Timing is potentially a significant issue, primarily for quick acting insulin. Although insulins like Novorapid, Humalog and Apidra are ‘rapid acting’, they still take around 30 minutes to be absorbed. This means that carbohydrate based meals (sugars, bread, potatoes, pasta) can result in a big peak of glucose before the insulin has had an opportunity to start working. On the other hand, meals which contain a lot of fat can delay glucose being absorbed from the gut and often respond better to slightly later administration of insulin (i.e. after eating).
Timing can be an issue with background insulin, particularly if it looks like a once daily dose is not lasting 24 hours (where splitting the dose in two is advisable) or in people who get a ‘Dawn Phenomenon’ where taking background insulin dose as close to bedtime as possible can sometimes help prevent such a large rise between 3 and 7 am.

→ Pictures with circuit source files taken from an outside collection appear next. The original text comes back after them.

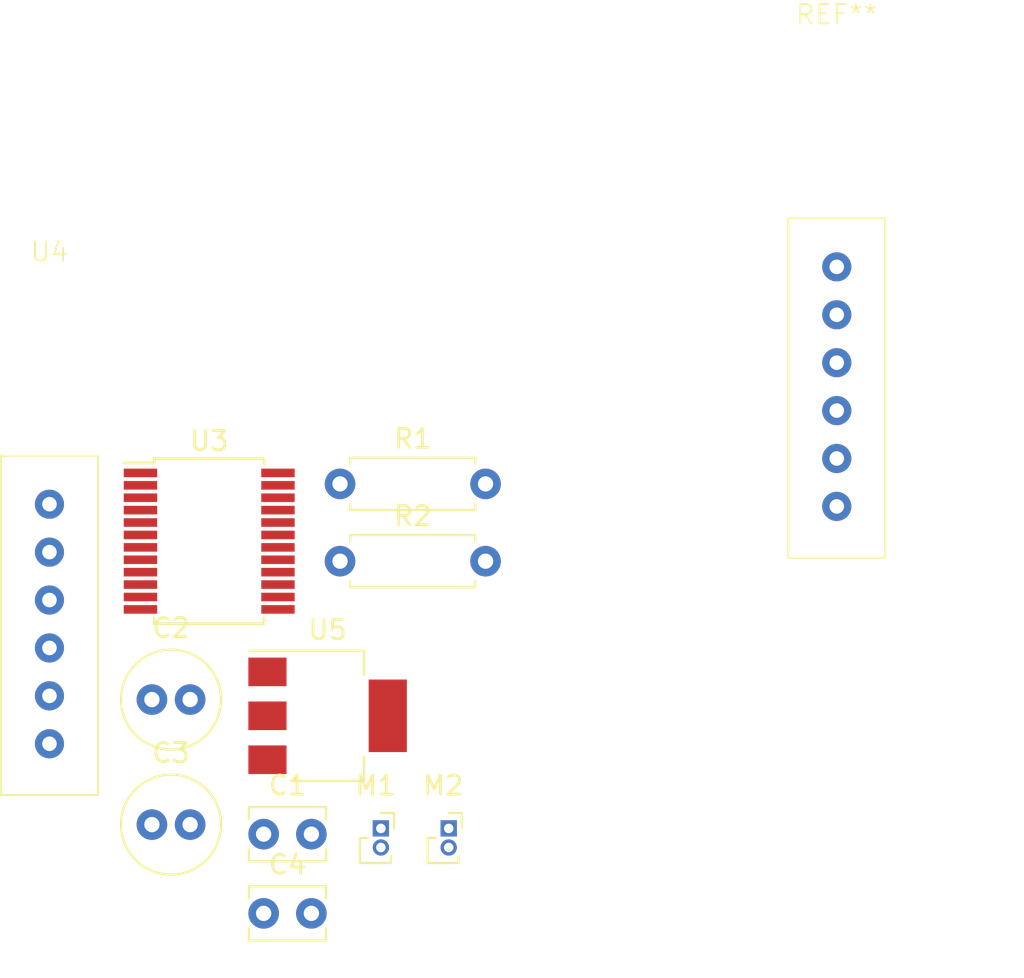
<source format=kicad_pcb>
(kicad_pcb (version 20221018) (generator pcbnew)

  (general
    (thickness 1.6)
  )

  (paper "A4")
  (layers
    (0 "F.Cu" signal)
    (31 "B.Cu" signal)
    (32 "B.Adhes" user "B.Adhesive")
    (33 "F.Adhes" user "F.Adhesive")
    (34 "B.Paste" user)
    (35 "F.Paste" user)
    (36 "B.SilkS" user "B.Silkscreen")
    (37 "F.SilkS" user "F.Silkscreen")
    (38 "B.Mask" user)
    (39 "F.Mask" user)
    (40 "Dwgs.User" user "User.Drawings")
    (41 "Cmts.User" user "User.Comments")
    (42 "Eco1.User" user "User.Eco1")
    (43 "Eco2.User" user "User.Eco2")
    (44 "Edge.Cuts" user)
    (45 "Margin" user)
    (46 "B.CrtYd" user "B.Courtyard")
    (47 "F.CrtYd" user "F.Courtyard")
    (48 "B.Fab" user)
    (49 "F.Fab" user)
    (50 "User.1" user)
    (51 "User.2" user)
    (52 "User.3" user)
    (53 "User.4" user)
    (54 "User.5" user)
    (55 "User.6" user)
    (56 "User.7" user)
    (57 "User.8" user)
    (58 "User.9" user)
  )

  (setup
    (pad_to_mask_clearance 0)
    (pcbplotparams
      (layerselection 0x00010fc_ffffffff)
      (plot_on_all_layers_selection 0x0000000_00000000)
      (disableapertmacros false)
      (usegerberextensions false)
      (usegerberattributes true)
      (usegerberadvancedattributes true)
      (creategerberjobfile true)
      (dashed_line_dash_ratio 12.000000)
      (dashed_line_gap_ratio 3.000000)
      (svgprecision 4)
      (plotframeref false)
      (viasonmask false)
      (mode 1)
      (useauxorigin false)
      (hpglpennumber 1)
      (hpglpenspeed 20)
      (hpglpendiameter 15.000000)
      (dxfpolygonmode true)
      (dxfimperialunits true)
      (dxfusepcbnewfont true)
      (psnegative false)
      (psa4output false)
      (plotreference true)
      (plotvalue true)
      (plotinvisibletext false)
      (sketchpadsonfab false)
      (subtractmaskfromsilk false)
      (outputformat 1)
      (mirror false)
      (drillshape 1)
      (scaleselection 1)
      (outputdirectory "")
    )
  )

  (net 0 "")
  (net 1 "+9V")
  (net 2 "GND")
  (net 3 "+3V3")
  (net 4 "Net-(M1-+)")
  (net 5 "Net-(M1--)")
  (net 6 "Net-(M2-+)")
  (net 7 "Net-(M2--)")
  (net 8 "Echo")
  (net 9 "Net-(U1-ECHO)")
  (net 10 "PWMB")
  (net 11 "BIN2")
  (net 12 "BIN1")
  (net 13 "STBY")
  (net 14 "AIN1")
  (net 15 "AIN2")
  (net 16 "PWMA")
  (net 17 "+5V")
  (net 18 "BT_TXD")
  (net 19 "BT_RXD")
  (net 20 "Net-(U2-Vbat)")

  (footprint "Capacitor_THT:C_Radial_D5.0mm_H11.0mm_P2.00mm" (layer "F.Cu") (at 413.72 275.66))

  (footprint "Resistor_THT:R_Axial_DIN0207_L6.3mm_D2.5mm_P7.62mm_Horizontal" (layer "F.Cu") (at 423.57 257.81))

  (footprint "Capacitor_THT:C_Disc_D3.8mm_W2.6mm_P2.50mm" (layer "F.Cu") (at 419.57 280.31))

  (footprint "Connector_PinSocket_1.00mm:PinSocket_1x02_P1.00mm_Vertical" (layer "F.Cu") (at 429.26 275.86))

  (footprint "HC-05_Bluetooth_Module:HC-05_Bluetooth_Custom" (layer "F.Cu") (at 449.58 254))

  (footprint "RF:HC-05_Bluetooth_Custom" (layer "F.Cu") (at 408.355 266.435))

  (footprint "Package_TO_SOT_SMD:SOT-223-3_TabPin2" (layer "F.Cu") (at 422.92 269.96))

  (footprint "Capacitor_THT:C_Radial_D5.0mm_H11.0mm_P2.00mm" (layer "F.Cu") (at 413.72 269.11))

  (footprint "Capacitor_THT:C_Disc_D3.8mm_W2.6mm_P2.50mm" (layer "F.Cu") (at 419.57 276.16))

  (footprint "Resistor_THT:R_Axial_DIN0207_L6.3mm_D2.5mm_P7.62mm_Horizontal" (layer "F.Cu") (at 423.57 261.86))

  (footprint "Connector_PinSocket_1.00mm:PinSocket_1x02_P1.00mm_Vertical" (layer "F.Cu") (at 425.71 275.86))

  (footprint "Package_SO:SSOP-24_5.3x8.2mm_P0.65mm" (layer "F.Cu") (at 416.72 260.81))

)

</source>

Working out the best timing
Looking at glucose results 2 hours after eating, and again prior to the next meal, provides good evidence of whether your quick acting timing is working effectively. It is worth thinking about this for different meal types. In the example above, taking insulin after a carb heavy breakfast has caused a big early rise in glucose but taking insulin before a fatty meal (with slowly absorbed carbohydrate – e.g. Mexican food) at lunch time has failed to match the later peak in glucose.
You can see, in the example above, that simply checking a glucose before lunch (which was quite low) may result in reducing the dose of breakfast insulin which would result in an even bigger glucose ‘spike’ after breakfast. Less insulin may be required but getting the timing right is the critical thing here.
Similarly, just looking at the pre- evening meal glucose level (which was high) may cause you to increase future doses of insulin at lunch time, which would increase the risk of hypoglycaemia in the early afternoon with this type of food. Again, timing and not the amount of insulin is perhaps a bigger issue in this case.